In my quick test, this can result in a significant performance improvement for large tuple sizes--23 seconds for Modify versus 45 seconds for Functor. The next section is where we really dive into the guts of Streams.

Why do we need a new operator?

It is tempting to think we can add this modify-in-place capability to Functor--that is, if the input type and output type are the same, generate code for Modify, and otherwise, generate code as it does now. This would give us one operator that works like Modify when input and output types are the same, and Functor otherwise. But doing this would actually slow down applications in some circumstances, and to explain why, I'm going to have to describe a feature of the Streams runtime you've probably been using but may never have noticed. Consider the following application:

stream Data = Beacon() {
output Data:
   x = 0,y=0;
}

streams IncrX = Modify(Data) {
output IncrX:
    x=x+1;
}

streams IncrY = Modify(Data) {
   output IncrY: 
      y=y+1;
} 

You'd expect that all the tuples on IncrX stream have x=1 and y=0 and that all the tuples on the IncrY stream have x=0 and y=1. When the Beacon is in a different PE than IncrX and IncrY, the tuple from the Beacon is copied to IncrX and IncrY. But when we use partitionColocation to put them inside a shared PE, or when its run in standalone mode, tuples are passed by reference between operators.

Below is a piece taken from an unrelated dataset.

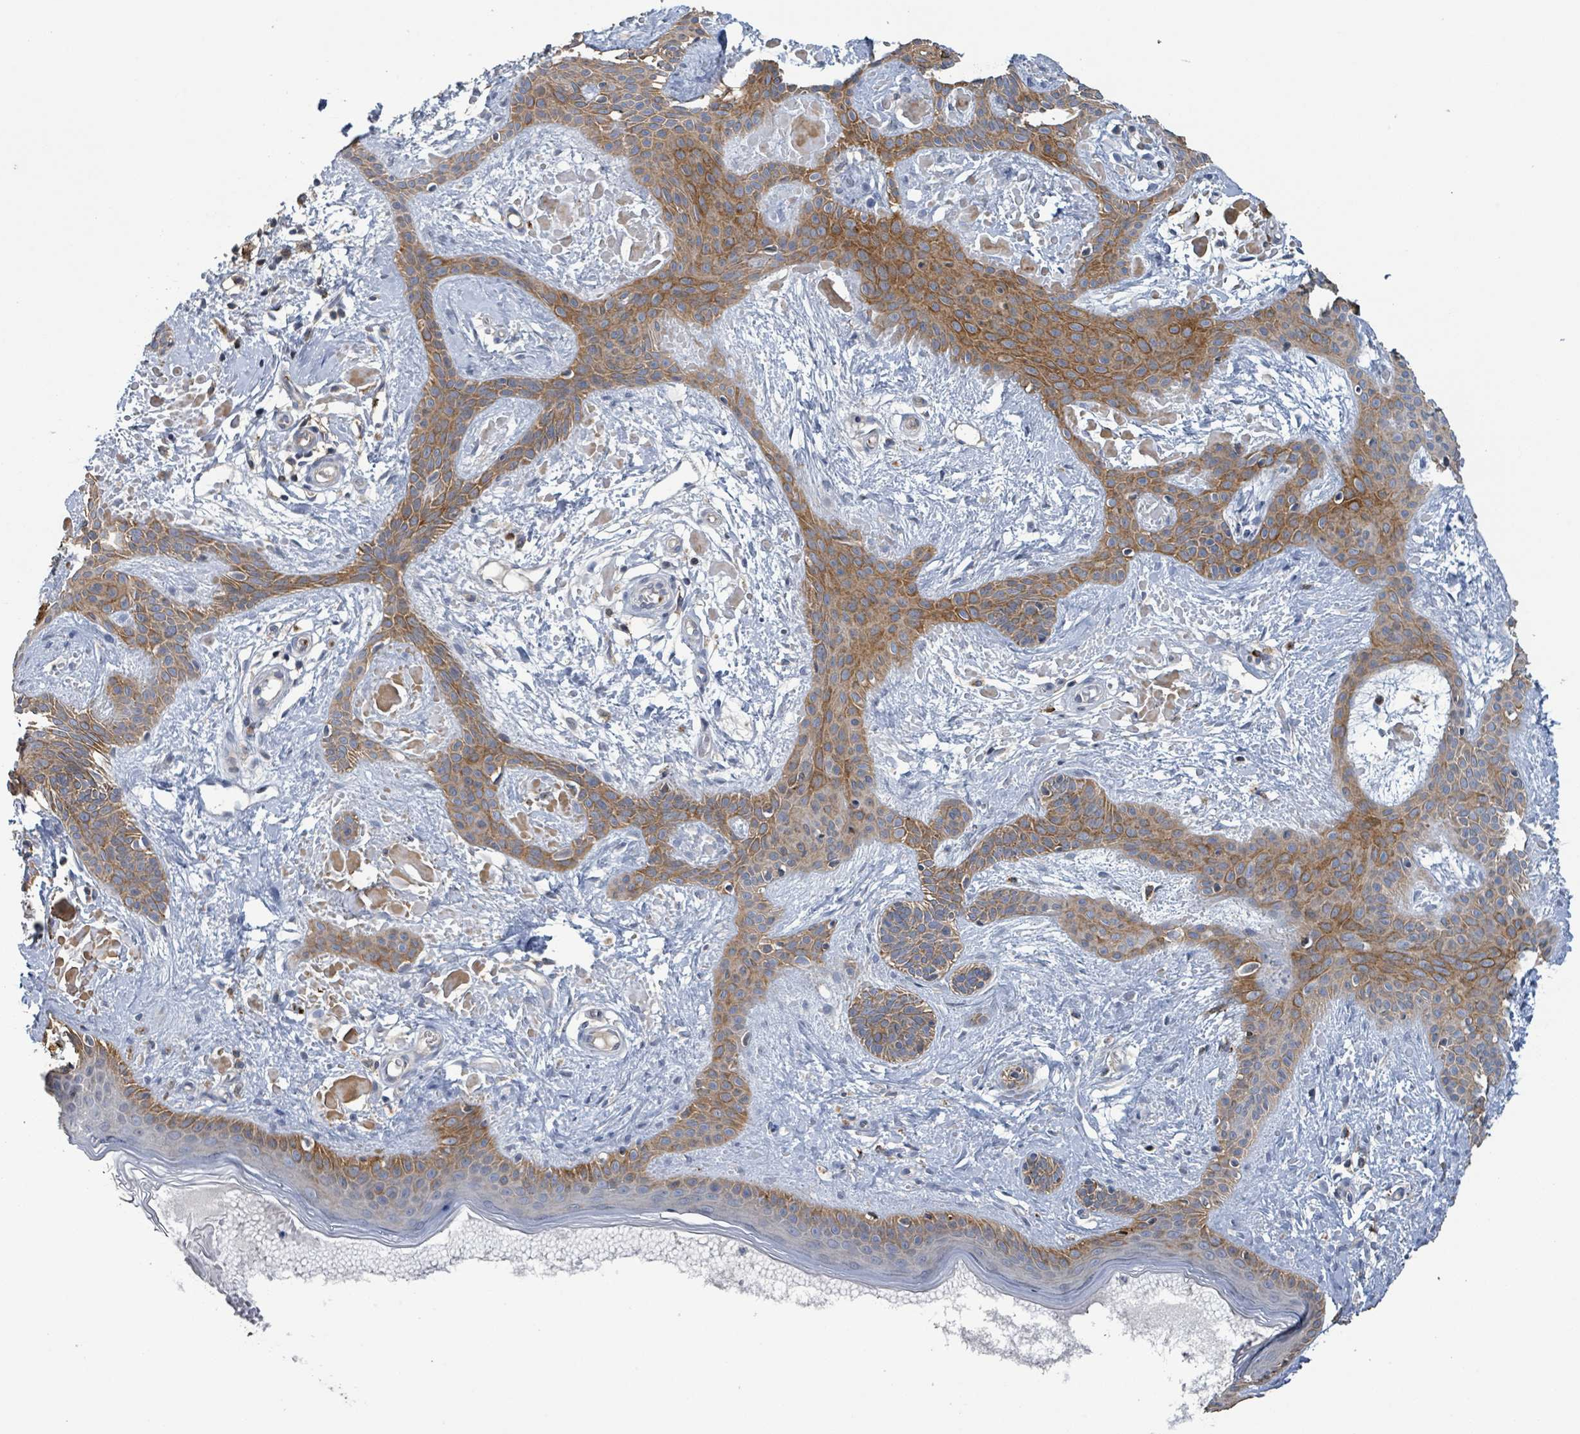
{"staining": {"intensity": "moderate", "quantity": ">75%", "location": "cytoplasmic/membranous"}, "tissue": "skin cancer", "cell_type": "Tumor cells", "image_type": "cancer", "snomed": [{"axis": "morphology", "description": "Basal cell carcinoma"}, {"axis": "topography", "description": "Skin"}], "caption": "Moderate cytoplasmic/membranous expression for a protein is present in approximately >75% of tumor cells of skin cancer using IHC.", "gene": "PLAAT1", "patient": {"sex": "male", "age": 78}}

To ensure this doesn't result in the same tuple being changed by IncrX and IncrY, in order to prevent the output from having a tuple with both x and y incremented, the SPL runtime needs to make a copy of the tuples on the Data stream, to ensure that the same C++ object isn't sent to both IncrX and IncrY. But now let's look at that same app with Functor instead of Modify:

composite NoRuntimeCopy {

graph
stream Data = Beacon() {
output Data:
   x = 0,y=0;
}

streams IncrX = Functor(Data) {
output IncrX:
    x=x+1;
}

streams IncrY = Functor(Data) {
   output IncrY: 
      y=y+1;
} 
}

In this case, the SPL runtime does NOT need to copy the tuples on the Data stream. Since Functor does not modify its input tuples, it can send the same tuple to IncrX and to IncrY, and there won't be a tuple with x==1 and y==1. And, in fact, the SPL runtime does not make a copy in this case, and uses the same tuple. This brings up the question: How does the SPL runtime know whether it's dealing with an operator like Modify for which it needs to make a copy, or an operator like Functor? To do make that decision, it uses the operator model. Remember that that operator model is the same for all invocations of the operator, no matter its input or output tuples. One of the properties of an input port in the operator model is tupleMutationAllowed. If we allow Functor to sometimes change its input tuple, then we'd have to change the tuple mutation allowed to be true, and the runtime wouldn't know when it was safe to skip a copy, and we'd do extra copying in some cases. As far as the SPL runtime is concerned, there's one big difference between Functor and Modify: Functor agrees not to change or update its input, but Modify makes no such promises.

Final notes

This post can be summed as use Modify instead of Functor when your input and output types are the same. But the broader message here is to be aware of when the Streams runtime and operators are copying tuples. This post is actually a simplification; the SPL runtime uses more information than just the tupleMutationAllowed attribute to decide whether a copy is necessary. See here for details.